A revelação colocou ainda mais pressão sobre o secretário de Defesa, Pete Hegseth, que foi questionado por parlamentares pela primeira vez desde o início da ofensiva americana contra Teerã. Ele compareceu ao Congresso ao lado do chefe do Estado-Maior Conjunto, general Dan Caine, em uma sessão que também discutiu a proposta de orçamento militar de US$ 1,5 trilhão para 2027.
Hegseth defendeu a campanha militar e afirmou que o conflito está ligado diretamente à segurança dos Estados Unidos. Democratas, porém, criticaram o custo crescente da operação, o consumo acelerado de munições estratégicas e as dúvidas sobre os objetivos reais da guerra.

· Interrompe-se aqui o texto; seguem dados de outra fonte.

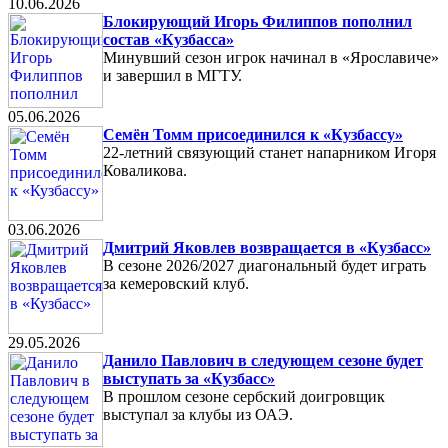
10.06.2026
Блокирующий Игорь Филиппов пополнил
состав «Кузбасса»
Минувший сезон игрок начинал в «Ярославиче»
и завершил в МГТУ.
05.06.2026
Семён Томм присоединился к «Кузбассу»
22-летний связующий станет напарником Игоря
Коваликова.
03.06.2026
Дмитрий Яковлев возвращается в «Кузбасс»
В сезоне 2026/2027 диагональный будет играть
за кемеровский клуб.
29.05.2026
Данило Павлович в следующем сезоне будет
выступать за «Кузбасс»
В прошлом сезоне сербский доигровщик
выступал за клубы из ОАЭ.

Um dos pontos de maior tensão foi a justificativa de Washington para atacar o Irã, especialmente diante de declarações anteriores de que instalações nucleares iranianas já teriam sido severamente atingidas em 2025.
O governo Trump sustenta que Teerã não abandonou suas ambições nucleares e ainda mantém milhares de mísseis em seu arsenal. Já a oposição afirma que a campanha pode estar levando os Estados Unidos a um novo impasse prolongado no Oriente Médio, com custos militares e econômicos cada vez mais difíceis de justificar.
A guerra também agravou a crise no Estreito de Hormuz, rota vital para o transporte global de petróleo. Com o bloqueio iraniano afetando o fluxo marítimo e a Marinha dos EUA impondo restrições aos navios ligados ao Irã, as negociações seguem travadas. Teerã chegou a oferecer a reabertura da passagem em troca do fim do bloqueio naval americano, mas a proposta foi rejeitada por Washington.